Here was my conclusion at the time: 1/ indeed business school in Catholic universities bring a lot of students. They are a cash cow to these universities. They form regional young students to some basic business principles. That satisfies the regional business organizations. On both sides the directives are “don’t rock the boat” (as you would if you introduced Catholic Social Teachings in the middle of marketing or management courses). 2/ The discourse of Business courses on management are a mix of psychology and sociology. To make them amenable to Catholic concepts based on CST would really rock the boat.
So we were and still are in a situation where after we teach how to manage money in courses of accounting, after we teach how to manage clients in course of marketing, how to manage employees in courses of management, we offer some elective “ethics course” with the implied message “don’t forget to be ethical”, Now the business ethics courses are the worst of woke ideology, supporting abortion and homosexuality is good. I founded the St Antoninus Institute for Catholic concepts in Business.
Levi Strauss, the arguably biggest apparel corporation in the world,had been a pioneer in woke corporate philosophy. Their first program was, before “same sex marriage” was made into law, to ensure that homosexual partners would receive the same corporate benefits than the legal spouses.
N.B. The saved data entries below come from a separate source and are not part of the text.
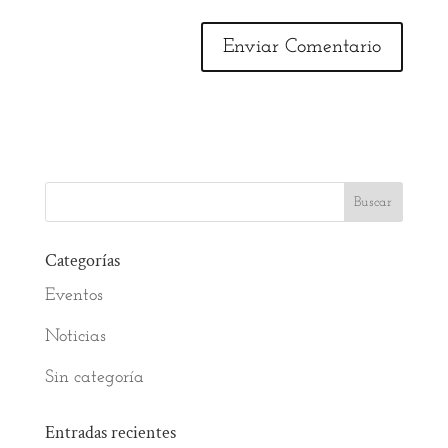
Categorías
Eventos
Noticias
Sin categoría
Entradas recientes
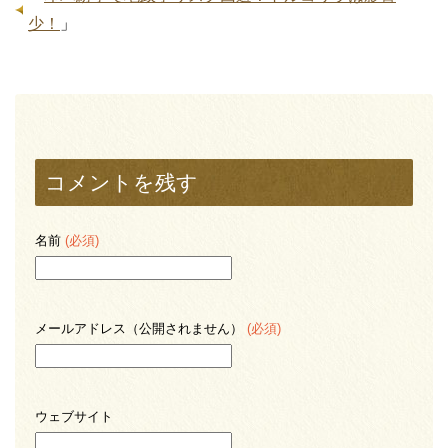
少！
」
コメントを残す
名前
(必須)
メールアドレス（公開されません）
(必須)
ウェブサイト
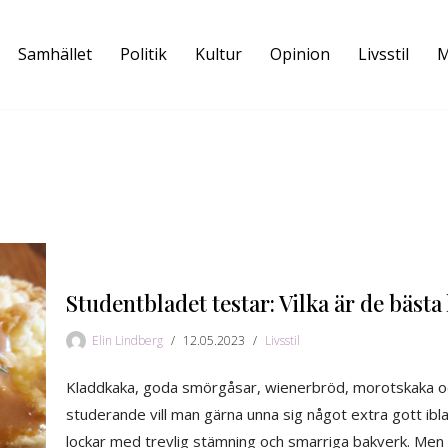
Samhället
Politik
Kultur
Opinion
Livsstil
M
Studentbladet testar: Vilka är de bästa
Elin Lindberg
12.05.2023
Livsstil
Kladdkaka, goda smörgåsar, wienerbröd, morotskaka och
studerande vill man gärna unna sig något extra gott ibla
lockar med trevlig stämning och smarriga bakverk. Men til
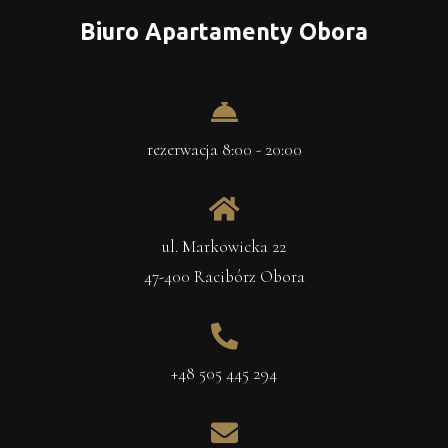
Biuro Apartamenty Obora
rezerwacja 8:00 - 20:00
ul. Markowicka 22
47-400 Racibórz Obora
+48 505 445 294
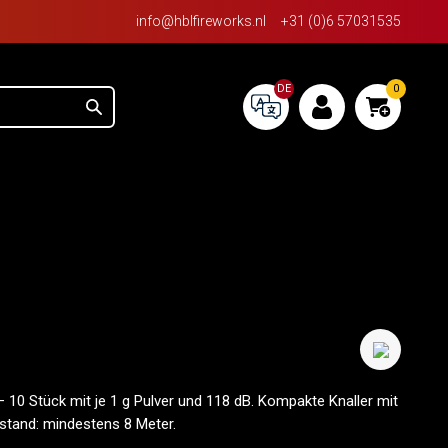
info@hblfireworks.nl
+31 (0)6 57031535
DE
0
 10 Stück mit je 1 g Pulver und 118 dB. Kompakte Knaller mit
stand: mindestens 8 Meter.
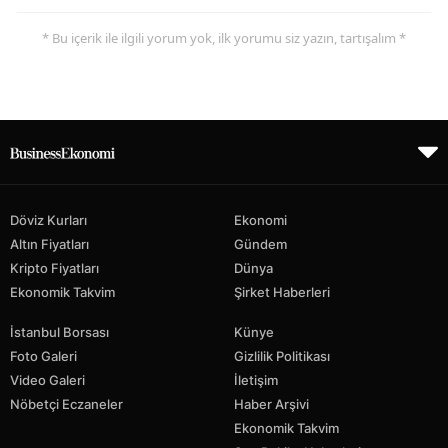
* Bu içerik ile ilgili yorum yok, ilk yorumu siz yazın, tartışalım *
Döviz Kurları
Ekonomi
Altın Fiyatları
Gündem
Kripto Fiyatları
Dünya
Ekonomik Takvim
Şirket Haberleri
İstanbul Borsası
Künye
Foto Galeri
Gizlilik Politikası
Video Galeri
İletişim
Nöbetçi Eczaneler
Haber Arşivi
Ekonomik Takvim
Levi Strauss had a team addressing all Fortune 500 companies of their sexual priorities. Around 1995, I’d check and 499 of the Fortune 500 had signed on the commitments pushed by Levi Strauss. The last one was EXXON.
The Catholic Press is also responsible. I wrote a complete workbook and handbook of Catholic management (still sold by Amazon) “Virtue Based Management”. I had to publish it myself. Publishing houses of Catholic universities had no room for publishing it after the manuscript of their own professors. Catholic business schools would not list it as a elective book to their students. Ignatius Press told me to look for a publisher elsewhere.
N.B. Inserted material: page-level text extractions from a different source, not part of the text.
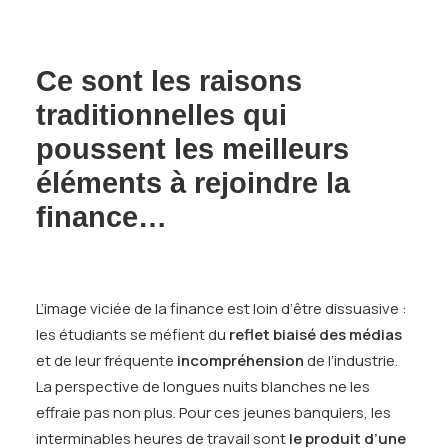
Ce sont les raisons
traditionnelles qui
poussent les meilleurs
éléments à rejoindre la
finance…
L’image viciée de la finance est loin d’être dissuasive :
les étudiants se méfient du
reflet biaisé des médias
et de leur fréquente
incompréhension
de l’industrie.
La perspective de longues nuits blanches ne les
effraie pas non plus. Pour ces jeunes banquiers, les
interminables heures de travail sont
le produit d’une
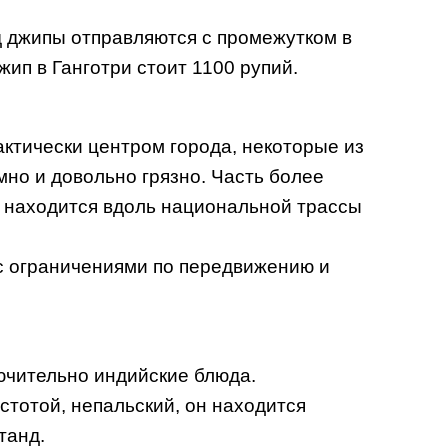
ед джипы отправляются с промежутком в
жип в Ганготри стоит 1100 рупий.
ктически центром города, некоторые из
мно и довольно грязно. Часть более
) находится вдоль национальной трассы
 с ограничениями по передвижению и
ючительно индийские блюда.
тотой, непальский, он находится
танд.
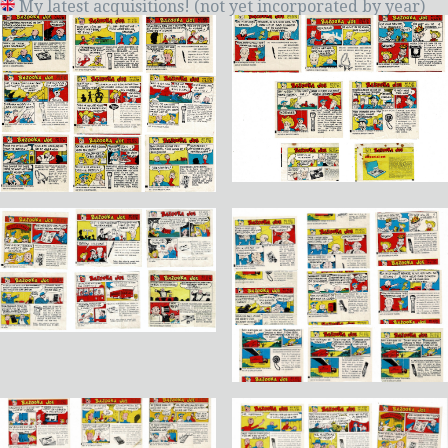
My latest acquisitions! (not yet incorporated by year)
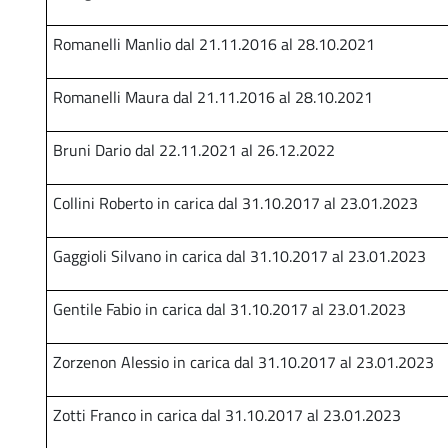
Romanelli Manlio dal 21.11.2016 al 28.10.2021
i
Romanelli Maura dal 21.11.2016 al 28.10.2021
Bruni Dario dal 22.11.2021 al 26.12.2022
Collini Roberto in carica dal 31.10.2017 al 23.01.2023
Gaggioli Silvano in carica dal 31.10.2017 al 23.01.2023
Gentile Fabio in carica dal 31.10.2017 al 23.01.2023
Zorzenon Alessio in carica dal 31.10.2017 al 23.01.2023
Zotti Franco in carica dal 31.10.2017 al 23.01.2023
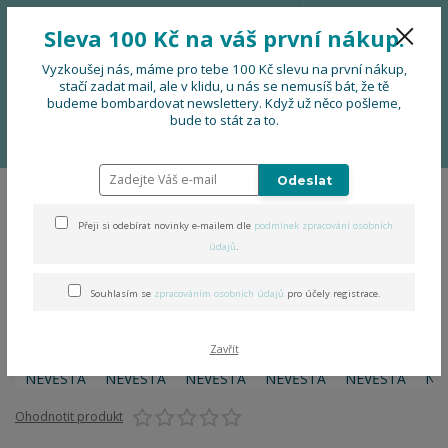
776 724 751
CZK
Sleva 100 Kč na váš první nákup.
0
0 Kč
Vyzkoušej nás, máme pro tebe 100 Kč slevu na první nákup,
stačí zadat mail, ale v klidu, u nás se nemusíš bát, že tě
budeme bombardovat newslettery. Když už něco pošleme,
Menu
bude to stát za to.
Úvod
Já jsem NEVĚSTA
Odeslat
Já jsem NEVĚSTA
Přeji si odebírat novinky e-mailem dle
podmínek zpracování osobních
údajů
.
Souhlasím se
zpracováním osobních údajů
pro účely registrace.
Zavřít
Ohodnotit produkt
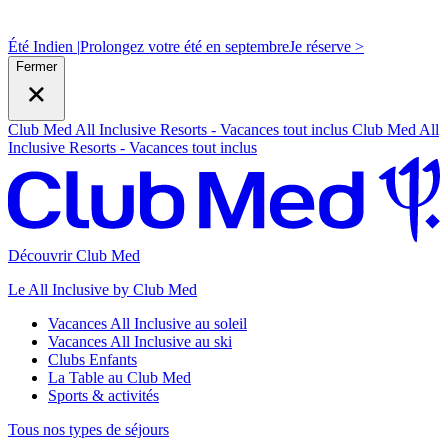
Été Indien |
Prolongez votre été en septembre
J
e réserve >
Fermer
Club Med All Inclusive Resorts - Vacances tout inclus
Club Med All
Inclusive Resorts - Vacances tout inclus
Découvrir Club Med
Le All Inclusive by Club Med
Vacances All Inclusive au soleil
Vacances All Inclusive au ski
Clubs Enfants
La Table au Club Med
Sports & activités
Tous nos types de séjours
As a result, there is a myriad of Protestant inspired business titles. But the most interesting is the number of business book based on Indian theology.
But I am here to tell you, I did not find it impossible to introduce CST principles in the field of management as I did it. My doctoral dissertation to the Wharton school starts with a page listing 3 quotes from St Thomas Aquinas OP. I also immensely benefitted from St Pope John Paul II’ s encyclicals “Laborem Exercens” and “Centisimus Annus” where I found gems of wisdom over philosophical issues in their field reported by the usual secular psychologists and sociologists.